I’ve got a bit of a challenge tonight – but I’m not worried.

A school friend is having drinks in an inner-city pub for her 40th birthday (holy crap – that still sounds weird).

I only see this gang every 3 years or so. We grew up in a regional country town together and when we’re on-mass we’re a bit rowdy and ‘rough around the edges’. I’m fond of them – and it’s pretty unconditional. However, my partner will not be coming  because he would rather shove hot pins in his eyes. I quite like that ‘cos then I can catch up without having to babysit him.

A couple of other school friends have already checked whether I’m going and made obligatory comments about how’re they’re going to have ‘a bloody massive night – YEAHHHH!’.

Hi guys – Surprise! I’m having Coke Zero tonight.

Coke Zero?


What’s in it?

Ummm ice and a lemon wedge.

<<insert a gasp, stunned disbelief and fainting>>

I guess this is what the first few years of sobriety are like – connecting with people from different parts of your life and renegotiating old dynamics.

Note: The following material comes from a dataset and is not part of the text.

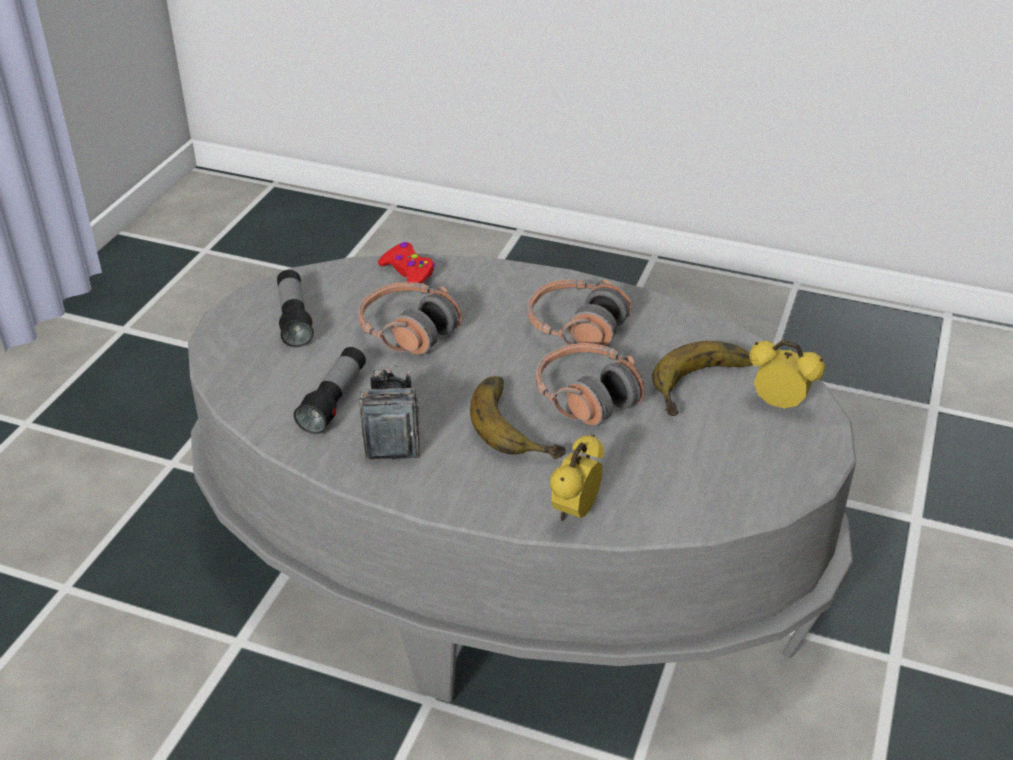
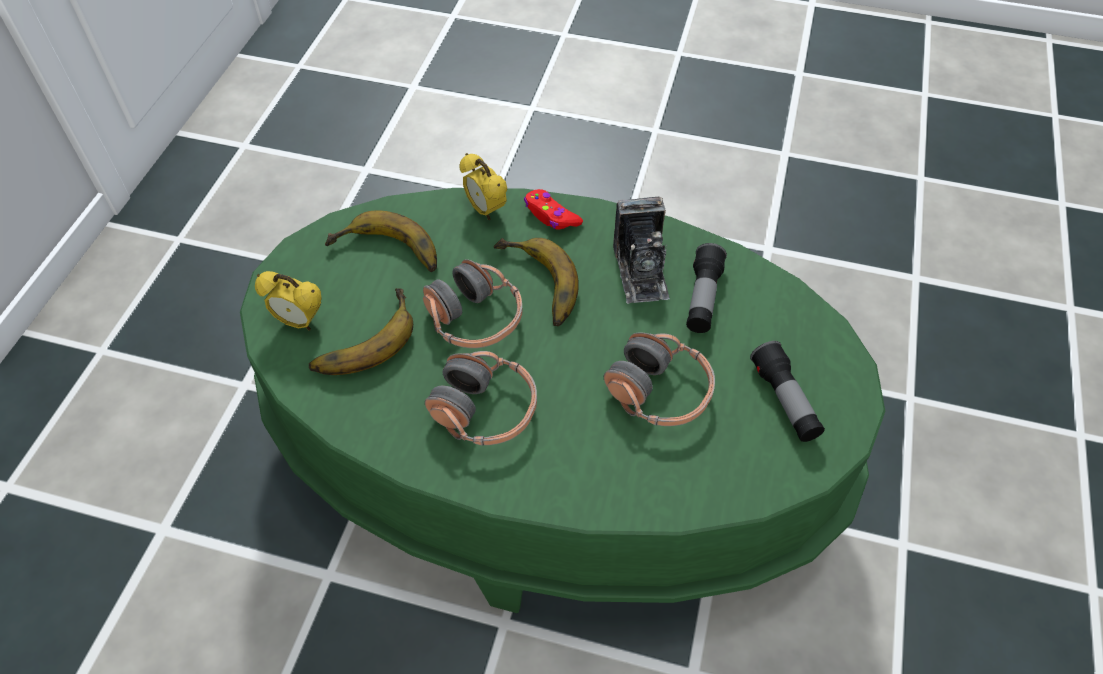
camera: 175 degrees right, 15 degrees up
(408, 272) = (685, 489): red game controller -> red game controller (551, 215)
(506, 557) = (551, 455): grey coffee table -> green coffee table
(575, 511) = (485, 210): alarm clock -> alarm clock turned 120 degrees clockwise
(697, 465) = (386, 255): none -> banana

This lot will be fine (in time). Like I said – there’s a good level of unconditional respect. They’ll think it’s a bit weird, ask a few questions, be temporarily uncertain about how to behave around me – and then get over it. They’ve stuck with me through my Coming Out years, experimental drug use years, the vegetarian years, the crazy coloured hair years, the angry political years, the house renovation years…  I reckon they’ll survive the no-drinking, exercise, healthy eating years.

And besides… they won’t admit it but they’ve mellowed too! Most of the talk about a ‘big night’ is just hot air and bluster – they’ll probably have a few drinks and drive home so they can drop their kids off at soccer practice in the morning.